Knowledge of how proteins and polysaccharides interact is the key to understanding encapsulation and emulsification in these composite systems and ultimately to understanding the structures of many biological network systems. As a model system we have studied β-lactoglobulin A (βLgA) interacting with pectins of various amounts and distribution patterns of charge. The studies were conducted at pH 4 at minimal ionic strength, where the βLgA and the pectins are oppositely charged, resulting in an electrostatic attraction to each other. Isothermal titration calorimetry (ITC) experiments were performed to determine the thermodynamics associated with βLgA-pectin titration.
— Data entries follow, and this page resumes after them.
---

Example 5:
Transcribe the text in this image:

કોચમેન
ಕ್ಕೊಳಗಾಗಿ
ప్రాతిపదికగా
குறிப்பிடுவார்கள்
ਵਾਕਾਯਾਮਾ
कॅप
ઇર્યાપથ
It was found that βLgA only interacted with pectins with an adequate amount of charge, and that the complexation between βLgA and pectin was a two-step process initially involving binding of the protein to available sites on the pectin, and subsequently binding of the protein onto the bound protein that has previously adsorbed. Circular dichroism (CD) and intrinsic tryptophan fluorescence were also measured of βLgA during its interaction with the pectin samples, and show that the binding leads to significant conformational changes in βLgA. An increase in the turbidity of the solution of the resultant complexes indicates the formation of large-scale interpolymer associations of the primary complexes mediated by protein-rich domains.